**Tribunal cantonal ** TC Page 1 de 6
603 2024 19
Arrêt du 24 avril 2024 IIIeCour administrative
Composition
Présidente :Dominique Gross Juges :Dina Beti, Johannes Frölicher Greffier-rapporteur :Julien Delaye
Parties
A.________, recourant, contre Office de la circulation et de la navigation, ** autorité intimée**
Objet
Circulation routière et transports – Retrait définitif du permis de conduire – Calcul du délai probatoire – Cas grave en localité Recours du 13 février 2024 contre la décision du 8 janvier 2024
considérant en fait
A. Il ressort d'un rapport de la police cantonale que, le 9 août 2023 à 9h28, A.________ a circulé à Domdidier en dépassant la vitesse autorisée en localité de 28 km/h (83 km/h au lieu de 50 km/h, sous déduction de la marge de tolérance de 5 km/h).
Par courrier du 23 octobre 2023, l'Office de la circulation et de la navigation (OCN) a avisé ce dernier de l'ouverture d'une procédure administrative à la suite de l'événement précité, en lui signalant que les constatations des organes de police pourraient aboutir au prononcé d'une mesure administrative.
Le 8 novembre 2023, le Ministère public du Canton de Fribourg a reconnu l'intéressé coupable de violation grave des règles de la circulation routière en application notamment de l'art. 90 al. 2 de la loi du 19 décembre 1958 sur la circulation routière (LCR; RS 741.01).
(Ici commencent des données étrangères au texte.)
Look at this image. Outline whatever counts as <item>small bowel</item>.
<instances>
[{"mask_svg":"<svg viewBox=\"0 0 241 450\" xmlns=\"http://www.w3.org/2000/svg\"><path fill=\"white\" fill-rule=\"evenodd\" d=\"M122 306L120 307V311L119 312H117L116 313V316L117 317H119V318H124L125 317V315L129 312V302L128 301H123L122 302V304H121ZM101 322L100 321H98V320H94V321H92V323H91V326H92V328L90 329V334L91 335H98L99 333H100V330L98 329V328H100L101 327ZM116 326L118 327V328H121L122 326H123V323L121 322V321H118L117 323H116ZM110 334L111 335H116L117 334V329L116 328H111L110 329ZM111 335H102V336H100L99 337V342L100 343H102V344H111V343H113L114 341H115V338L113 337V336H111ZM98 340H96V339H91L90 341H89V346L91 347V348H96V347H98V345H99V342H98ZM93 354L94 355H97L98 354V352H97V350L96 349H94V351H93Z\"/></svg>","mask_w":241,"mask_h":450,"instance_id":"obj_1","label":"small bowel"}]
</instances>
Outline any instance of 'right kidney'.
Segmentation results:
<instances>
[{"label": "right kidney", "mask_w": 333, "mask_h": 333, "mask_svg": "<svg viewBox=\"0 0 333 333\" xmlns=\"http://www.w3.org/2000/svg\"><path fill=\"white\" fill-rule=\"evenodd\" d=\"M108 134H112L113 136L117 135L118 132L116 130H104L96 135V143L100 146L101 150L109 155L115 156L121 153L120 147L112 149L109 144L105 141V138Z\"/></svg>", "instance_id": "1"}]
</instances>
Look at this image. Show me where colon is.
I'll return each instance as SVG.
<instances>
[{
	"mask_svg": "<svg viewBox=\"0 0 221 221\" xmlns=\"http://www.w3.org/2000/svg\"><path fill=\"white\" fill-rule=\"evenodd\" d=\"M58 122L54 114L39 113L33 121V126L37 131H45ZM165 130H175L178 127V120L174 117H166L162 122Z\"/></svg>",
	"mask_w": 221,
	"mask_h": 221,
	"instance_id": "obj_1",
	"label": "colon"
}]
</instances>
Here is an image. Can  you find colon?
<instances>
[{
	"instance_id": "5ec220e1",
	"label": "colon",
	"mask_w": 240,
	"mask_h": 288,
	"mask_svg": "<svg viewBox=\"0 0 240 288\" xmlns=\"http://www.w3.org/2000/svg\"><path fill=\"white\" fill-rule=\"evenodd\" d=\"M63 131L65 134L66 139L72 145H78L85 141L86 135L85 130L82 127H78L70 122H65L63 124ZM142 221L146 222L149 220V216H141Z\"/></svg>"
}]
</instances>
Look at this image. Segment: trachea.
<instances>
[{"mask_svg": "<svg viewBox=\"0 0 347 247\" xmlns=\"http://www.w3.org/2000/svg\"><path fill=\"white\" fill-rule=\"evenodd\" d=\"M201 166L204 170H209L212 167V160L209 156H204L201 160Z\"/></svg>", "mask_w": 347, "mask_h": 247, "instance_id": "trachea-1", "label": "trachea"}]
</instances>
B. Par décision du 8 janvier 2024, l'OCN a prononcé le retrait définitif du permis de conduire de l'intéressé avec un minimum incompressible de cinq ans. Il a retenu que celui-ci avait commis une infraction grave aux règles de la circulation routière en dépassant la vitesse autorisée en localité de 28 km/h. Il a pris en compte ses antécédents qui font notamment état d'un précédent retrait de sécurité, révoqué le 17 août 2018, soit dans les cinq années précédant l'infraction du 9 août 2023.
C. Le 13 février 2024, l'intéressé a formé recours contre cette décision auprès du Tribunal cantonal, en concluant, sous suite de frais, à son annulation et à la réduction de la durée du retrait à trois mois.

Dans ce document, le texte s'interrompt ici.